The introduction provides an insightful and well-detailed background with relevant and recent references. When concluding the introduction and laying out the structure of the paper, it is a little bit conflicting to set out 4 themes and 12 tips in the space of 2 sentences. I understand that this was likely necessary to meet the submission criteria of the ’12 tips’ section, however the structure could be explained in a little more depth. For example, to improve the clarity the themes could be briefly be broken down into their respective tips here. Although useful, the figure then in a way suggests 6 themes which adds to the conflict.
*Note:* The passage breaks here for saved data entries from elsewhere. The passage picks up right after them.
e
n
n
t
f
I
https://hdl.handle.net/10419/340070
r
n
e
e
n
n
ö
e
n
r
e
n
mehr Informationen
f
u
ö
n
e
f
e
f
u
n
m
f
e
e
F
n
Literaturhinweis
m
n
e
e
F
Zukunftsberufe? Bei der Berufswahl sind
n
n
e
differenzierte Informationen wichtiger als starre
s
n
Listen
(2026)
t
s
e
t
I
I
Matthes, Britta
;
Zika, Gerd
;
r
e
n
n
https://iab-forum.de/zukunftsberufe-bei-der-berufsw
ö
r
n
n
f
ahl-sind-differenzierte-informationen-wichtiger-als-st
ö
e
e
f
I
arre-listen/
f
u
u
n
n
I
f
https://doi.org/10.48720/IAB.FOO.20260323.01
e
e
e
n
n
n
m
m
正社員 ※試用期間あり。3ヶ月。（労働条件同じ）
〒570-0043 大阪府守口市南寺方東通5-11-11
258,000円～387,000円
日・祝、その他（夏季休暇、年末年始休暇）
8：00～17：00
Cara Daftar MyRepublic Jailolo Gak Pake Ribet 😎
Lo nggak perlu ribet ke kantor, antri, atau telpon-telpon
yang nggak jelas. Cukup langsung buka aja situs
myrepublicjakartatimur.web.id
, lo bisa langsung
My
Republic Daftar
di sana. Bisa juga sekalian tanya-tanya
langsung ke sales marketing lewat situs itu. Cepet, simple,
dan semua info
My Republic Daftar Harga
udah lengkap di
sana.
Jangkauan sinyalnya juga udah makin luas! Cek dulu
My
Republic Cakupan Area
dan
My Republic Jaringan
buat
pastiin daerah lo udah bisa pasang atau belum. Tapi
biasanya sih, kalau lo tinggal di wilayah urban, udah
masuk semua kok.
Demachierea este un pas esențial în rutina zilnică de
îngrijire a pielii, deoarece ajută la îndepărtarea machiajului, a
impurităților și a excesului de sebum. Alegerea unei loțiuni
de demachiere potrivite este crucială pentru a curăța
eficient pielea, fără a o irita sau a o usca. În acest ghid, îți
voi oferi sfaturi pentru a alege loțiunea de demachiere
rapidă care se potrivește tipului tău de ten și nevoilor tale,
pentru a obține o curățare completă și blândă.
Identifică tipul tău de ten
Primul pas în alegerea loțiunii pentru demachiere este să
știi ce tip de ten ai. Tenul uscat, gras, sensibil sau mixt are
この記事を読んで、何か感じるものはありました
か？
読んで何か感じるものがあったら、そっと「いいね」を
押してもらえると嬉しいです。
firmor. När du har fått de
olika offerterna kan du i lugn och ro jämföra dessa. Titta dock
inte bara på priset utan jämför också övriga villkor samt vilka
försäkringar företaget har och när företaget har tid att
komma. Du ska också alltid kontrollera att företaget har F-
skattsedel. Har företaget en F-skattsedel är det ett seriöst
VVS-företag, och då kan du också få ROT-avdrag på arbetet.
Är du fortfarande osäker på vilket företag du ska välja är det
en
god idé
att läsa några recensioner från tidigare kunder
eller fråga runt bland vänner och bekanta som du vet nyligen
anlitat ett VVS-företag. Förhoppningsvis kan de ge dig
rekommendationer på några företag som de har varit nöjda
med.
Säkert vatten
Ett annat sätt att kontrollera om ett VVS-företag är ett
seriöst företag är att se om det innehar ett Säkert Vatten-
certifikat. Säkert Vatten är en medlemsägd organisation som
The tips are all relevant and well written. With regards to the writing style and language, it would be pertinent to remember that the readership of MedEdPublish is global and so effort should be made to make the key messages widely relevant and understandable.

The themes are hugely beneficial to the piece. Each of the introductory paragraphs are necessary but could be a little more pointed towards the upcoming tips so that each acts as a primer for that section. In the same regard, the piece may also benefit from a short conclusion at the end of each theme, or a broader final conclusion that re-iterates some of the most important learning points and ties the themes (and so tips) together.

The points raised here are all additive in nature and there are no specific problem areas with the first iteration of this paper. Overall, it is a well-constructed piece that will likely be of benefit to educators globally!